City of Rocky River v. State Employment Relations Board

Sweeney, J.,

dissenting. In my view, the majority’s position herein is wholly untenable, especially since it usurps the power of the General Assembly in a manner heretofore unknown in Ohio jurisprudence. In addition to the excellent analysis and well-reasoned points set forth in Justice Douglas’ dissent, I wish to add a few of my own observations.
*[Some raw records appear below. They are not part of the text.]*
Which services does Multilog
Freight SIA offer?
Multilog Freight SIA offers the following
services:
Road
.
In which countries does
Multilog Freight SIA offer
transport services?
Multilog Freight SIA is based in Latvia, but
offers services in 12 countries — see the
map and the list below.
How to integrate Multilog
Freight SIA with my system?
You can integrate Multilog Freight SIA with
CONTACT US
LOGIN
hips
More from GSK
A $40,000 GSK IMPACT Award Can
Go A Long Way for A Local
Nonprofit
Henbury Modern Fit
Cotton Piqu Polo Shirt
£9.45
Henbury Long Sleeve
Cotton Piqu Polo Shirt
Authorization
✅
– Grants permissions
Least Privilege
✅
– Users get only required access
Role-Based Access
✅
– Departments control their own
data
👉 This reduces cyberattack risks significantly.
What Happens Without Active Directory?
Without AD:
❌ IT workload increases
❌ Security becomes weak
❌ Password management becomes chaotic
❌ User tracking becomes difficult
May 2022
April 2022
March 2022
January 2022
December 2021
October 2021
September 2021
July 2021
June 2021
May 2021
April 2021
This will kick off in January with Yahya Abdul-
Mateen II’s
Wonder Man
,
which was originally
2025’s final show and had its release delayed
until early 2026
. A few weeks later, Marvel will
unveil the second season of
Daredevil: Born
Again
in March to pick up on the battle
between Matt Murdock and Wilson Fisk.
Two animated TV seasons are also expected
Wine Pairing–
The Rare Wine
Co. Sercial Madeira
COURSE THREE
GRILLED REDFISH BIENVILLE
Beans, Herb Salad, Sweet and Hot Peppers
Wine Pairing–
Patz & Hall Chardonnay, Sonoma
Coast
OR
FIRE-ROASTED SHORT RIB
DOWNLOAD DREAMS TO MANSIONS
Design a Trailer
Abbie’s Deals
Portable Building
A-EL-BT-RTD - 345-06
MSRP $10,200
The majority’s attempt to render superfluous the clear and unambiguous language of Section 34, Article II of the Ohio Constitution is judicially unsound. Even if it were to be assumed, arguendo, that the framers intended that this constitutional provision pertain only to hours of labor and minimum wage, the realities of modern society and labor relations demand a more coherent and thoughtful analysis of this constitutional mandate. Carried to its logical extreme, the majority’s mechanical constitutional analysis would justify limiting suffrage to white, male landowners since that is what was originally intended by the framers. Certainly no reasonable individual in today’s society advocates such a position. However, the majority’s fallacious attempt to limit constitutional interpretation to the sole inquiry of what the framers intended demands such an absurd result.
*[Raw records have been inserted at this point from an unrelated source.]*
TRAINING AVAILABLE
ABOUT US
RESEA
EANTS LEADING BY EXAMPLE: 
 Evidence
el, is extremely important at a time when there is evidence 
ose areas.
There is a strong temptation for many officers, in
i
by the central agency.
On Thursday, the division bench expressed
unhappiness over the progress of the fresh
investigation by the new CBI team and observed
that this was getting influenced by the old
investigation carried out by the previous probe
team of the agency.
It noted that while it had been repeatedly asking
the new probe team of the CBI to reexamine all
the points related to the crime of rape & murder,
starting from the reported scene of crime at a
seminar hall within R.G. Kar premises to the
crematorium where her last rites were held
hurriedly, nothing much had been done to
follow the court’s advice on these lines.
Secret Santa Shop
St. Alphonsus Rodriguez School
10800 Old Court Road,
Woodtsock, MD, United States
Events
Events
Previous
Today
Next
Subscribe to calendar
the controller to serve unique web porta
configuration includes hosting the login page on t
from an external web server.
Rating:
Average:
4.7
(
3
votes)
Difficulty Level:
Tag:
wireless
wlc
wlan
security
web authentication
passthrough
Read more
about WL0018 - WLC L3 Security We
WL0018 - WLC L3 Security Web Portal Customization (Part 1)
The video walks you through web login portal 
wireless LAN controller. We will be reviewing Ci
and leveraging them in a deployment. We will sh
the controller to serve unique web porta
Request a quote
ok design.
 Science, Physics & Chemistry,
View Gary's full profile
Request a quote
Stripped to its bare essentials, the majority arrives at its position because *209it apparently believes that R.C. 4117.14(1) is an unwise enactment. Nevertheless, it must be emphasized, as some in the majority have repeatedly asserted, that this court shall not question the wisdom of legislation; it may only question the constitutionality of legislation. See, e.g., Mominee v. Scherbarth (1986), 28 Ohio St. 3d 270, at 295, 28 OBR 346, at 368, 503 N.E. 2d 717, at 736 (Wright, J., dissenting).
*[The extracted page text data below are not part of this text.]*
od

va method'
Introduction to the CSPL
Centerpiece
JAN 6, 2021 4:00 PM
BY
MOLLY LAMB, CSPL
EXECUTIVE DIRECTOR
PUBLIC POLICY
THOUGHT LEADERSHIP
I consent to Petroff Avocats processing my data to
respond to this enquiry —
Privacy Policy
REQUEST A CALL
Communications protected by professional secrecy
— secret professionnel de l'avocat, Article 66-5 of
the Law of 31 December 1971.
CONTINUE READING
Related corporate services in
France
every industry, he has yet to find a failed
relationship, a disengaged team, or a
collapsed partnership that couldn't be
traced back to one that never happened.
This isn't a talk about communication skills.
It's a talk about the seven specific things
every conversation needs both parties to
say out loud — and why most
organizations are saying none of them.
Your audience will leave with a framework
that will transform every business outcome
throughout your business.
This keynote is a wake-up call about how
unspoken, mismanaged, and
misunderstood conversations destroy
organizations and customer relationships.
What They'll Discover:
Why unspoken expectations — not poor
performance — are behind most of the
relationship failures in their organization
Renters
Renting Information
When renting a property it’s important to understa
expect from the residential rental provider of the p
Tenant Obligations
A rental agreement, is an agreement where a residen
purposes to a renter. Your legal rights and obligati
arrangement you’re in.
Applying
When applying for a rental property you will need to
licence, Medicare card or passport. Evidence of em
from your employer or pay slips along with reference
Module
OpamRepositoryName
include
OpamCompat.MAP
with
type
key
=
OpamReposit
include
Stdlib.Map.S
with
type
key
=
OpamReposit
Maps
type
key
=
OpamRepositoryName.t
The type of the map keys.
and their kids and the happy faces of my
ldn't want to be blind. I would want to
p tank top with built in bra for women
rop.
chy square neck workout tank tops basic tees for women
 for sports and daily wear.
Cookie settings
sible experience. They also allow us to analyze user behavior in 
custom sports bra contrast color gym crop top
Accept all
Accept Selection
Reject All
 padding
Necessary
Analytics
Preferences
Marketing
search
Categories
By enacting R.C. 4117.14, the General Assembly has determined that while police and fire fighters should not have . the right to strike, they should have the right to bargain collectively. The majority, however, usurps this legislative determination under the guise of municipal home rule. Such a judicial usurpation of legislative power is not permitted under the Ohio Constitution, and for this reason, I cannot help but conclude that the majority opinion itself is an unsound decision. Based on these reasons, as well as the reasons so cogently articulated by Justice Douglas, I would affirm the judgment of the court of appeals below.